André Barrocal
A recente greve dos petroleiros deveria ter sido de 72 horas, mas durou 24h. A Justiça viu uma ação “abusiva” da categoria e uma tentativa de “ingerência” em decisões do governo e da Petrobras, tascou multa diária de 500 mil reais contra os sindicatos dos petroleiros, não adiantou no primeiro dia, a cobrança subiu para 2 milhões, daí eles recuaram.
O mesmo Poder Judiciário que barrou greve de trabalhador por “abuso” e “ingerência” fez uma paralisação em 15 de março que os brasileiros talvez carimbem com palavras iguais. Uma história de bastidores espantosos, capazes por enquanto de salvar uma mordomia togada, o “auxílio-moradia”.
No início do ano, Cármen Lúcia, presidente do Supremo Tribunal Federal (STF), resolveu botar em julgamento várias ações sobre o auxílio. Pautou-as para 22 de março. Os magistrados enlouqueceram. Uma semana antes da data marcada por Cármen, houve paralisações da categoria, organizadas pela Associação dos Juízes Federais (Ajufe).

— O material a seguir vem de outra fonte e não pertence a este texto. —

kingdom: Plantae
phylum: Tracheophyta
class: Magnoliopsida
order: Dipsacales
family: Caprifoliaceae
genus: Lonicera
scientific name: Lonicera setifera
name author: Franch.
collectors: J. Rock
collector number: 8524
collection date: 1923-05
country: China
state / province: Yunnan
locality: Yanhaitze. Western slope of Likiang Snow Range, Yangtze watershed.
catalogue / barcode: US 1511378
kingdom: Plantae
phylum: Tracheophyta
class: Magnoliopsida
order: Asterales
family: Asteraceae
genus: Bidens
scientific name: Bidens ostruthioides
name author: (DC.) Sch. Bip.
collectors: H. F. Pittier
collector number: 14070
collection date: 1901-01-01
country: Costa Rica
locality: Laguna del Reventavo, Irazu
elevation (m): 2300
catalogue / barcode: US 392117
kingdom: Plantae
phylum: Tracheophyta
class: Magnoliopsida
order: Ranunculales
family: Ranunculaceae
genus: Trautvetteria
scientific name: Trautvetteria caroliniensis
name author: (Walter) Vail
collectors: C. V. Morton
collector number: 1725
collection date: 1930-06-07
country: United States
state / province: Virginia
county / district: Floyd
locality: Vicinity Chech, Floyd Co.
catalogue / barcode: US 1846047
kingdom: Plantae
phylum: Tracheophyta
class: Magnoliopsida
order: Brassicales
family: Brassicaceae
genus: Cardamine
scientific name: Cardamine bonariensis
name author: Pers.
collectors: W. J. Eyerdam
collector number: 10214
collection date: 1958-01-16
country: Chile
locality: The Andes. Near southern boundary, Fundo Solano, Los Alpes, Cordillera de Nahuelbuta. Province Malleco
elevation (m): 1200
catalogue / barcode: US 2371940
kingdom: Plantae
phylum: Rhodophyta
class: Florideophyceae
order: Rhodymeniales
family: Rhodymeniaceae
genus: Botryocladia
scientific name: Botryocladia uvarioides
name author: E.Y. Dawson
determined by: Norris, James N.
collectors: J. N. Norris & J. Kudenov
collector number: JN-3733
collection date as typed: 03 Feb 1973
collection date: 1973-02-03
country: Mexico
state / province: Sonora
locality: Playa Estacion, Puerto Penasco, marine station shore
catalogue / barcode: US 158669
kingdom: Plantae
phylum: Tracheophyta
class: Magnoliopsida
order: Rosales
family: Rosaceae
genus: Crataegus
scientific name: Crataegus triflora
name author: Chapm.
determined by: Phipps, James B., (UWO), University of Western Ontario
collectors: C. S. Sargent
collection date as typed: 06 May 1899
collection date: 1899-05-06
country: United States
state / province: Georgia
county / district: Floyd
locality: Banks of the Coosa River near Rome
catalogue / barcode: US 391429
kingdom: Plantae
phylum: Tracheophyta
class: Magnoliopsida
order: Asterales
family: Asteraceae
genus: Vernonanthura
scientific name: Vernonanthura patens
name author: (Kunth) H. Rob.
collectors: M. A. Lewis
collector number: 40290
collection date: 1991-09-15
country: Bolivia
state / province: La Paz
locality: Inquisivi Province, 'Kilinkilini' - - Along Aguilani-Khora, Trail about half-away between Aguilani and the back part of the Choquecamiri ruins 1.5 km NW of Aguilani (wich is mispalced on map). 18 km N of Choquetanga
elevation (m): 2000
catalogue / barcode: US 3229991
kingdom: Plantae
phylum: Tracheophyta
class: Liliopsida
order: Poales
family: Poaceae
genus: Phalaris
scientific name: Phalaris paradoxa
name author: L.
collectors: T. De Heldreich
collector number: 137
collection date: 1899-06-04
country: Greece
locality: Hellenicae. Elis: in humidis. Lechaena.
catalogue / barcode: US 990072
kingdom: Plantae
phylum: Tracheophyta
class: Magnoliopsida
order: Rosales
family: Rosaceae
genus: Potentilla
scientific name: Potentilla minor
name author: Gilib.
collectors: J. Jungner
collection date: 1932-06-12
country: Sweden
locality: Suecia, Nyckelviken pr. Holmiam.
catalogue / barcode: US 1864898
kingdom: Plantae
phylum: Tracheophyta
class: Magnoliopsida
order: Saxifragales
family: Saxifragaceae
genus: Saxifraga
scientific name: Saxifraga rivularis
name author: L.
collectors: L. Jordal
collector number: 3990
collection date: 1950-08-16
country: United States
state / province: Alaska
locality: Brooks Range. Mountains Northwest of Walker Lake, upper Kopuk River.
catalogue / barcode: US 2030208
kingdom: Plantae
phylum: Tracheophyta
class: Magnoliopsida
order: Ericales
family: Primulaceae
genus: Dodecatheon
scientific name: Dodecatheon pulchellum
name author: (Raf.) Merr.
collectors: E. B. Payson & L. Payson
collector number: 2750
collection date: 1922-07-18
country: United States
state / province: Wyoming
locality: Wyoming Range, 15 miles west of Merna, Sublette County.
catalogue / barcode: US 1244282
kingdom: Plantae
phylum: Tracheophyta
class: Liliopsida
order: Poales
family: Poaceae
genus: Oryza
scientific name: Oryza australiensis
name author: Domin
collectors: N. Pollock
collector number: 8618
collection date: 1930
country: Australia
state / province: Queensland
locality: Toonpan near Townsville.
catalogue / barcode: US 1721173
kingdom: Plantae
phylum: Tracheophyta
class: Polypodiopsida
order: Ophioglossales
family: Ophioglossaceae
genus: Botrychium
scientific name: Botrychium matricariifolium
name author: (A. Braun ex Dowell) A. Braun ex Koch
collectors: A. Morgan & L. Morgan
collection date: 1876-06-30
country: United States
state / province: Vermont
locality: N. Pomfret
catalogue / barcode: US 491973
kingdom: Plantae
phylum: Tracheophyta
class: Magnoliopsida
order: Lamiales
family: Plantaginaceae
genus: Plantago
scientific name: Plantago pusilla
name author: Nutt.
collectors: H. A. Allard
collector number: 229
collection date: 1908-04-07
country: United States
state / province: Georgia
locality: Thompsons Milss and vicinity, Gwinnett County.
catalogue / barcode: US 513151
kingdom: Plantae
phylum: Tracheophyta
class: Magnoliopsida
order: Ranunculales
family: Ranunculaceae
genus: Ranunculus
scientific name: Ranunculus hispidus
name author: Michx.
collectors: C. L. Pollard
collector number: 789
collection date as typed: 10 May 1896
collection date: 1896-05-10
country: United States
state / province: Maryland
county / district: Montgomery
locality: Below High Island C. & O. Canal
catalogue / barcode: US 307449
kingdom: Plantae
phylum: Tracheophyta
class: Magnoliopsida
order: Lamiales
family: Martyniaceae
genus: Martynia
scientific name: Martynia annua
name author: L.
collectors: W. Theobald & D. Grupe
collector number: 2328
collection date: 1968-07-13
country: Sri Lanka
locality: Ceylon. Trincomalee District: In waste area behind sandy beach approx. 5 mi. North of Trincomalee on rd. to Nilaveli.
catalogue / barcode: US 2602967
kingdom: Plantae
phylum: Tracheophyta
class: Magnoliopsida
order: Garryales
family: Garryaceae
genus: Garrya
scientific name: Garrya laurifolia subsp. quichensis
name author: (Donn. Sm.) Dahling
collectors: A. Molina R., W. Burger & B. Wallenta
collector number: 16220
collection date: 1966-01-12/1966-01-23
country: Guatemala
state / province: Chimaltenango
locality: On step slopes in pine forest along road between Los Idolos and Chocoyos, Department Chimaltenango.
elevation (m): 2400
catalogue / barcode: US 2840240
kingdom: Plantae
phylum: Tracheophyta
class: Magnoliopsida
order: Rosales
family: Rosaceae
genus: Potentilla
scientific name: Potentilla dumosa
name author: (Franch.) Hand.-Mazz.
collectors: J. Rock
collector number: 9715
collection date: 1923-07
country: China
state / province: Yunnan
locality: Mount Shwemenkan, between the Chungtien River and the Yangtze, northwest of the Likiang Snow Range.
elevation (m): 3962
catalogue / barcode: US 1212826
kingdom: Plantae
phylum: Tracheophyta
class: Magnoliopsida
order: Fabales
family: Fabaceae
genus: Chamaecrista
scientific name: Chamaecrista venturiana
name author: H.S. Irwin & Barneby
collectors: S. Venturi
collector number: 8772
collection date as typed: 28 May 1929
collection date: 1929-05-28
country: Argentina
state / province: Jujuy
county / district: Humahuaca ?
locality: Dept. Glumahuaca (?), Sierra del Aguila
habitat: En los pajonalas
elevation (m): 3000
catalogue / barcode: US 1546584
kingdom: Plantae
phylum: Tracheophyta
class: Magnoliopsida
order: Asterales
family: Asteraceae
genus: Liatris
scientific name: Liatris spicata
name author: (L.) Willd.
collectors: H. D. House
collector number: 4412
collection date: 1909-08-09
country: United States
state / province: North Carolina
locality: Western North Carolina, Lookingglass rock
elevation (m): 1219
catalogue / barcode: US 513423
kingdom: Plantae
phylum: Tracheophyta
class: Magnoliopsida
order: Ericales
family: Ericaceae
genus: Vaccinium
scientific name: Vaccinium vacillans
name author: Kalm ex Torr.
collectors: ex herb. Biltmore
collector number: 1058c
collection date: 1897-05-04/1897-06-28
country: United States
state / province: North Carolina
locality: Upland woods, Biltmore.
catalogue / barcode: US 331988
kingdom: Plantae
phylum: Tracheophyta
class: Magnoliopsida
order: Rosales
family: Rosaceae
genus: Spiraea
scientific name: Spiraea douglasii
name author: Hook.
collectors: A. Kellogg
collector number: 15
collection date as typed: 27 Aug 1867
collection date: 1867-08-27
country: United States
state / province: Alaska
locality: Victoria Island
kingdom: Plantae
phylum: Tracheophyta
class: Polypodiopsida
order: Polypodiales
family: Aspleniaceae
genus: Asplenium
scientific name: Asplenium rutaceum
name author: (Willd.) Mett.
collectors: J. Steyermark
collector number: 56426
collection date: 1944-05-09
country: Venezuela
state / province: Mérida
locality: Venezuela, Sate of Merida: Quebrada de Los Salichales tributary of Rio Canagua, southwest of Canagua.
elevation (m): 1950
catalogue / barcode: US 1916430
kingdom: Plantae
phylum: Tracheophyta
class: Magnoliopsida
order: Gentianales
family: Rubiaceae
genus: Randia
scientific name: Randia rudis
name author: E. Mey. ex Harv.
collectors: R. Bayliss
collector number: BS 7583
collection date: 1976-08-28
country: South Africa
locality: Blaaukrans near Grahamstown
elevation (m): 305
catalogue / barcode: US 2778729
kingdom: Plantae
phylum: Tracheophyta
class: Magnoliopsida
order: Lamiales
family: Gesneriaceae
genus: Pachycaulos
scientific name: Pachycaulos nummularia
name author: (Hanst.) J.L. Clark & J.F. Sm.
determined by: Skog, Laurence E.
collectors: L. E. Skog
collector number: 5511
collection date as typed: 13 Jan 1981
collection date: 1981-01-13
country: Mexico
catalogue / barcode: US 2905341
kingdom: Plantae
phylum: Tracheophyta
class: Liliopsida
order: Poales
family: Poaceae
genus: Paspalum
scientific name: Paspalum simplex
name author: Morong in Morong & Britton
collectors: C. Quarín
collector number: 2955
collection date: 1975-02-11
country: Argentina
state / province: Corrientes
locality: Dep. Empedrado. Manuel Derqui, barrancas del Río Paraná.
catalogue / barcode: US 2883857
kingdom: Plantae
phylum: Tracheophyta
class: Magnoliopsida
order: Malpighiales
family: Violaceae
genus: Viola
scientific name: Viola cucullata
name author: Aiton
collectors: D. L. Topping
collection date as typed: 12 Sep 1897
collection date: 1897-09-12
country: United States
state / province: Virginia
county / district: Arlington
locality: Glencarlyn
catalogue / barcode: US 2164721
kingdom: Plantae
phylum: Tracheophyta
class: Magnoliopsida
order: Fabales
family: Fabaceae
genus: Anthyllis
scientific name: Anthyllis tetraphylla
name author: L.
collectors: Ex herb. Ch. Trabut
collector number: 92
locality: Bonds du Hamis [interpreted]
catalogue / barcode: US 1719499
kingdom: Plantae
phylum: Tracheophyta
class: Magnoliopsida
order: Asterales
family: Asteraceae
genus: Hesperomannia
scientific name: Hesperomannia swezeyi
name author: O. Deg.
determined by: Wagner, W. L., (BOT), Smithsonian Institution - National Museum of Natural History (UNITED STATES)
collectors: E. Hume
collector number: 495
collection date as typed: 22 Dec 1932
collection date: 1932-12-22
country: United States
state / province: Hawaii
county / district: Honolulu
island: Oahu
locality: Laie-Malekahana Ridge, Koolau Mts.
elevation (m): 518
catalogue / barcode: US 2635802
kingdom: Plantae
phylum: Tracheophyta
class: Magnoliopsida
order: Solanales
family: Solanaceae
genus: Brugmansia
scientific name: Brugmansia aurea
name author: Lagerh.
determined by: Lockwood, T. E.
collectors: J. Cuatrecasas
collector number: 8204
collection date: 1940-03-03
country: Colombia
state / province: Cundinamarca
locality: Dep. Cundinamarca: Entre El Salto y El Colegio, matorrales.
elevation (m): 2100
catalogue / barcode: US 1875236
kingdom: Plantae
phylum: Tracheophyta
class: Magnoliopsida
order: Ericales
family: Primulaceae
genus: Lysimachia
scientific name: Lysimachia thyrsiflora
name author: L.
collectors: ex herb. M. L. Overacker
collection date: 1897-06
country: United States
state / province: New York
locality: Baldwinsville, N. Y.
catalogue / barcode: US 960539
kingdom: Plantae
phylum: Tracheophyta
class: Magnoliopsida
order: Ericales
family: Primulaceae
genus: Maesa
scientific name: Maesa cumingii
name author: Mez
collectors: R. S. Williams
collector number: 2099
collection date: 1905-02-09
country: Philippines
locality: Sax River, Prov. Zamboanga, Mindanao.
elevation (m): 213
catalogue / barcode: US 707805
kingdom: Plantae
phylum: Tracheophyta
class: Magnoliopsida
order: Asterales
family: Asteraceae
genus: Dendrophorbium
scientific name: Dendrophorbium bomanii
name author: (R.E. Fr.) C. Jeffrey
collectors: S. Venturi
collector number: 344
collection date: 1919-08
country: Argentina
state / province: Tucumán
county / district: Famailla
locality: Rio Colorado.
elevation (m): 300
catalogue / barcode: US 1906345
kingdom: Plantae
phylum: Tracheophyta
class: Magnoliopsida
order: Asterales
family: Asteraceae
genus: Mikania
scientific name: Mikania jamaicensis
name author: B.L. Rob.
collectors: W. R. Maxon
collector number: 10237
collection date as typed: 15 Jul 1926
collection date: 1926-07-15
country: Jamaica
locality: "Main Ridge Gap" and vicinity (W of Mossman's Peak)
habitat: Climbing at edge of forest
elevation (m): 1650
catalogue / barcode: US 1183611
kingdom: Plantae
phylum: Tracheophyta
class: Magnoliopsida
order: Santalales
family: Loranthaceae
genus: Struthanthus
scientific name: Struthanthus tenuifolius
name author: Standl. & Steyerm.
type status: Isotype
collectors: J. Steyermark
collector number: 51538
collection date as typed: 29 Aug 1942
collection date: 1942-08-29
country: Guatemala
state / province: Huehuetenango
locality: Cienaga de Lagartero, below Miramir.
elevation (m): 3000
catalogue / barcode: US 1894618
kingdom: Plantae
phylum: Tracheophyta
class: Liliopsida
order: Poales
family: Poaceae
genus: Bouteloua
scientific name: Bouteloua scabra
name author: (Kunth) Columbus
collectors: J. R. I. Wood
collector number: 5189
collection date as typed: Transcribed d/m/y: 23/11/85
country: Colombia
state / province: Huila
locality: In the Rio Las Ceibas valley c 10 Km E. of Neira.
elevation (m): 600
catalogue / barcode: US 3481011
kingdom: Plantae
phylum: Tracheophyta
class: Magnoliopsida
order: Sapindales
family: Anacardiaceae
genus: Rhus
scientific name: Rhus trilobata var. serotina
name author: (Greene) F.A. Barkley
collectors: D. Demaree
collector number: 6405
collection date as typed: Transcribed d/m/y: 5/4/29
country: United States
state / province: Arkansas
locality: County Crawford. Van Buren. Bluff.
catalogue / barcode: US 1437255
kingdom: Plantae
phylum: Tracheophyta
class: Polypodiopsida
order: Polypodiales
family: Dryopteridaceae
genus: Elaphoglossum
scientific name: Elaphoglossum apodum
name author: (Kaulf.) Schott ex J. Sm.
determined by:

Os 16 mil togados brasileiros embolsaram 47,7 mil reais por mês, em média, em 2016, conforme o Conselho Nacional de Justiça (CNJ). Bem mais do que a Constituição permite ser pago com verba pública no País, que é a remuneração dos juízes do STF, hoje no valor de 33,7 mil. O contracheque da juíza que aplicou multas pesadas nos petroleiros, Maria de Assis Calsing, do Tribunal Superior do Trabalho (TST), foi de 40,8 mil em abril.
O recebimento médio dos juízes em 2016 foi 21 vezes a renda média obtida pelos brasileiros que tinham trabalho naquele ano, de 2,2 mil nos cálculos do IBGE. Os holerites polpudos são a razão principal para o Judiciário daqui ser o mais caro do planeta, com gasto de 1,4% do PIB em 2016.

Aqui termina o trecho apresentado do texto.